The following data on historical SCADA operations are provided.
- First set: Data from six months preceding the installation of the smart devices (September 2015 to February 2016). These data are guaranteed to be without attacks and can be used to study the normal system operations. (Data availability: September 9, 2016.)
- Second set: A few months of data following the installation of the smart devices (April to June 2016). This dataset contains the attacks causing anomalous low levels in T5 (13-18 May) and high levels in T1 (21-22 May). CPU engineers were able to discover these attacks and label them properly. The last month includes the attack that caused Tank T1 to overflow. The engineers were able to label the attack only when the overflow occurred (22-23 June). They also suspect that other attacks might be contained in the remaining data of this second dataset. (Data availability: September 9, 2016.) Additional data may be released after the abstract submission (October 2, 2016).
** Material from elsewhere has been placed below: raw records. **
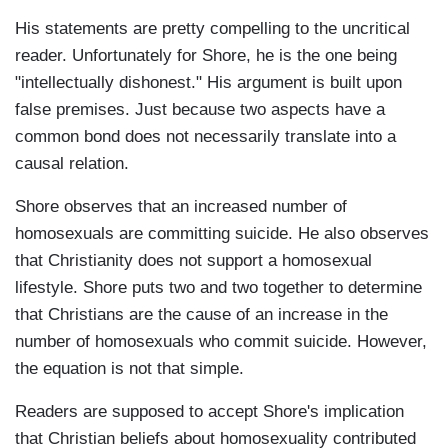
His statements are pretty compelling to the uncritical
reader. Unfortunately for Shore, he is the one being
"intellectually dishonest." His argument is built upon
false premises. Just because two aspects have a
common bond does not necessarily translate into a
causal relation.
Shore observes that an increased number of
homosexuals are committing suicide. He also observes
that Christianity does not support a homosexual
lifestyle. Shore puts two and two together to determine
that Christians are the cause of an increase in the
number of homosexuals who commit suicide. However,
the equation is not that simple.
Readers are supposed to accept Shore's implication
that Christian beliefs about homosexuality contributed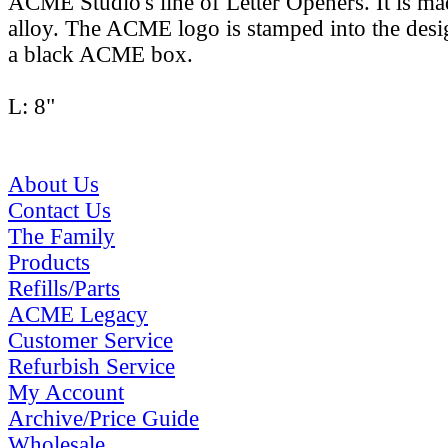
ACME Studio's line of Letter Openers. It is mad
alloy. The ACME logo is stamped into the desig
a black ACME box.
L: 8"
About Us
Contact Us
The Family
Products
Refills/Parts
ACME Legacy
Customer Service
Refurbish Service
My Account
Archive/Price Guide
Wholesale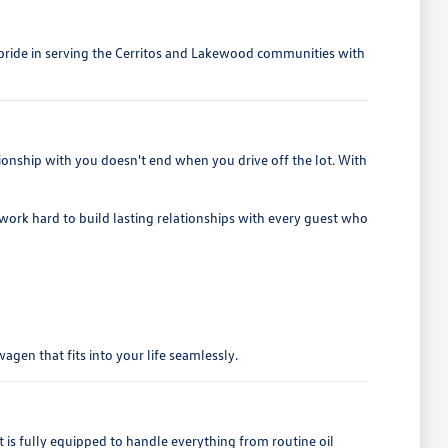
e pride in serving the Cerritos and Lakewood communities with
ionship with you doesn't end when you drive off the lot. With
e work hard to build lasting relationships with every guest who
gen that fits into your life seamlessly.
 fully equipped to handle everything from routine oil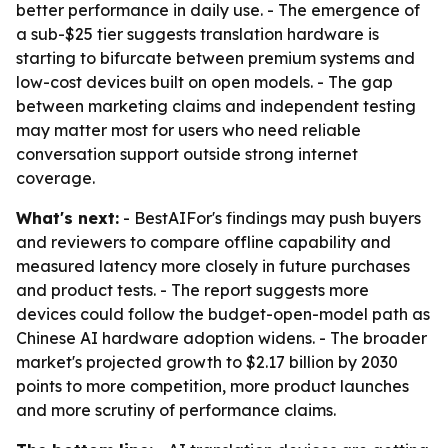
better performance in daily use. - The emergence of
a sub-$25 tier suggests translation hardware is
starting to bifurcate between premium systems and
low-cost devices built on open models. - The gap
between marketing claims and independent testing
may matter most for users who need reliable
conversation support outside strong internet
coverage.
What's next:
- BestAIFor's findings may push buyers
and reviewers to compare offline capability and
measured latency more closely in future purchases
and product tests. - The report suggests more
devices could follow the budget-open-model path as
Chinese AI hardware adoption widens. - The broader
market's projected growth to $2.17 billion by 2030
points to more competition, more product launches
and more scrutiny of performance claims.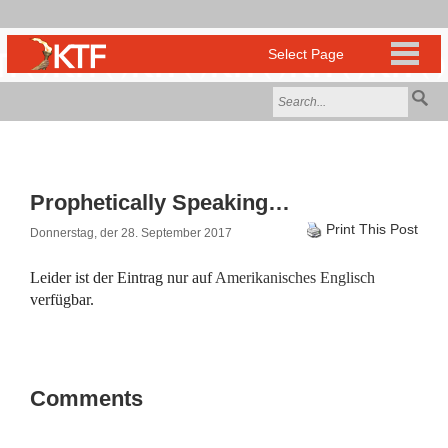
Prophetically Speaking…
Print This Post
Donnerstag, der 28. September 2017
Leider ist der Eintrag nur auf
Amerikanisches Englisch
verfügbar.
Comments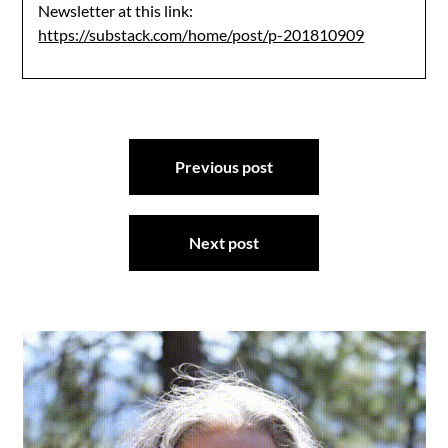
Newsletter at this link:
https://substack.com/home/post/p-201810909
Post
Previous post
navigation
Next post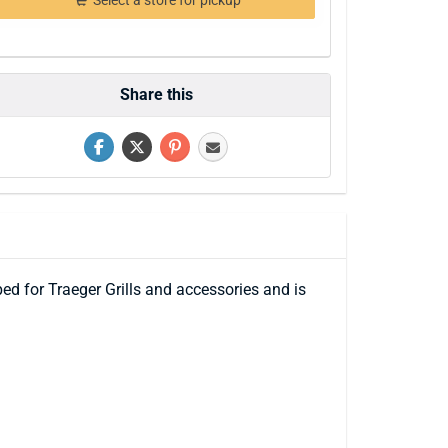
Select a store for pickup
Share this
ped for Traeger Grills and accessories and is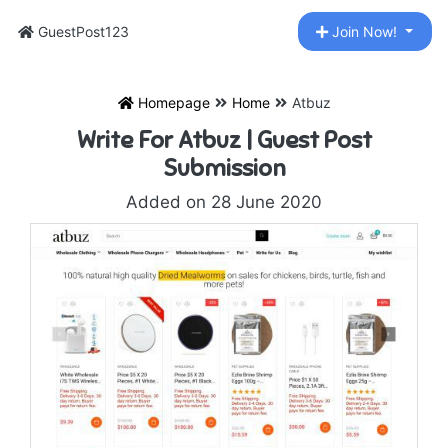
GuestPost123
Join Now!
Homepage
Home
Atbuz
Write For Atbuz | Guest Post
Submission
Added on 28 June 2020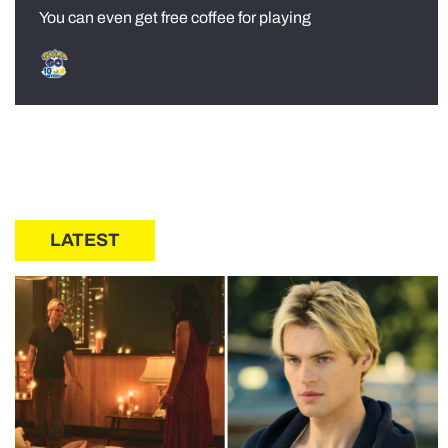
You can even get free coffee for playing
LATEST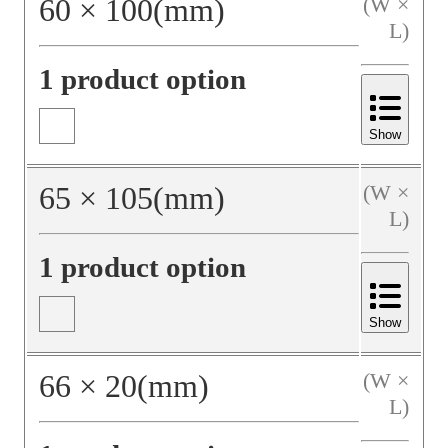
60
×
100
(mm)
(W ×
L)
1 product option
Show
65
×
105
(mm)
(W ×
L)
1 product option
Show
66
×
20
(mm)
(W ×
L)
- Training set 3: This dataset with unlabeled data will be released on November 20 2016. The dataset does not contain attacks and it was generated with a one-year simulation. It is thus similar to Dataset 1 - the only difference stands in the water demand patterns, which have been modified slightly. Please use this dataset as you develop your attack identification algorithms.
- Training set 4: This dataset with partially labeled data was released November 28 2016. The dataset does contain several attacks, with some of them approximately labeled. It was generated with a one-year simulation, with the same demand patterns used for Dataset 3.
- Test set: This dataset with unlabeled data will be released on February 20 2017. It will be used to quantitatively compare the performance of the algorithms (see rules document for details).